(Bloomberg) -- The Bank of England’s chief economist has thrown his weight behind the government’s controversial plan to let its wage-support program end, saying that prolonging it could delay the economy’s much-needed restructuring.
Calls have been mounting for the subsidies to be extended beyond next month, but Andy Haldane said a better way might be to let pay levels and working hours adjust to the market. At the same time he signaled that companies may need help managing the debt burdens they’ve built up during the pandemic.
A “more flexible approach to the world of work and the way of running businesses might be one of the things that protect us from too many more job losses,” he said in an interview with City A.M. published late Monday. “That would be a less painful way of businesses adapting now, if the burden was shared across the workforce.”
Haldane’s remarks echo arguments made by both his boss, BOE Governor Andrew Bailey, and Chancellor of the Exchequer Rishi Sunak, who is seeking to wind down support that has seen government debt balloon to over 2 trillion pounds ($2.6 trillion) for the first time.
It’s a potentially explosive strategy though, because it could see millions of workers take pay cuts or lose their jobs altogether.
British employers planned more than 300,000 redundancies in June and July, according to government data on proposed dismissals obtained by the BBC. Despite the state support for wages, employment slumped by 220,000 in the second quarter, the worst decline since the global financial crisis.
“Keeping all those jobs on life support is in some ways prolonging the inevitable in a way that actually doesn’t help either the individual or the business,” Haldane said. “Our job as policy makers is to make that process of adjustment as seamless and as painless as possible.”
Some European nations, including Germany, have already decided to extend their own aid programs given concerns over persistent coronavirus infections and the lack of a vaccine.
The U.K.’s aid is currently set to end on Oct. 31, which many industry groups and some lawmakers argue is too soon to prevent large-scale job losses. The BOE’s central forecast anticipates unemployment could almost double to 7.5% by the end of the year.

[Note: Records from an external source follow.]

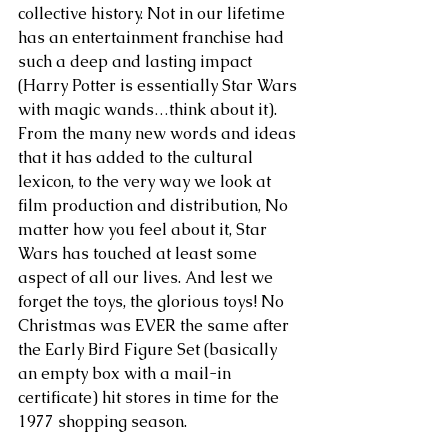
collective history. Not in our lifetime 
has an entertainment franchise had 
such a deep and lasting impact 
(Harry Potter is essentially Star Wars 
with magic wands…think about it). 
From the many new words and ideas 
that it has added to the cultural 
lexicon, to the very way we look at 
film production and distribution, No 
matter how you feel about it, Star 
Wars has touched at least some 
aspect of all our lives. And lest we 
forget the toys, the glorious toys! No 
Christmas was EVER the same after 
the Early Bird Figure Set (basically 
an empty box with a mail-in 
certificate) hit stores in time for the 
1977 shopping season.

Haldane also told the newspaper that onerous debt payments for businesses -- after they accepted state-backed loans during the crisis when cash flows dried up -- could slow growth, and signaled that he sees a potential need for relief.
“Is it reasonable to expect that to be paid away” by companies “in a way that doesn’t affect their hiring and their investment?” he said. “And if not, how best can that debt burden be lightened?”
Firms are already warning they will struggle to pay back government-guaranteed financial support from banks they received during lockdown, adding a new threat to Britain’s fragile economic recovery.
Over 40% of the mostly small and medium-sized businesses surveyed by the British Chambers of Commerce and TSB said they took on such debt in the crisis.
Of those, one-in-four said they may have to scale down operations to repay it, and one-in-10 believe they could have to cease trading altogether. That risks creating the kind of longer-term economic scarring that BOE policy makers have warned about.
On the state of the economy overall, Haldane said he was “probably a touch more optimistic” than a number of his colleagues on the BOE’s nine-member Monetary Policy Committee.
Governor Bailey was one of several rate setters to paint a somber picture of the economic outlook last week, saying risks remain to the downside.
The central bank has already slashed interest rates to a record-low 0.1% and unveiled a massive program of bond purchases. Economists and investors largely expect more monetary stimulus later this year.
Along with the fiscal measures, such support has “contributed significantly” to the U.K.’s nascent recovery, Haldane said.
“Right now the prevailing narrative is a bit gloomier than I think is justified by the data,” he said. “I am, I hope, more open minded about what lies ahead both economically and policy-wise.”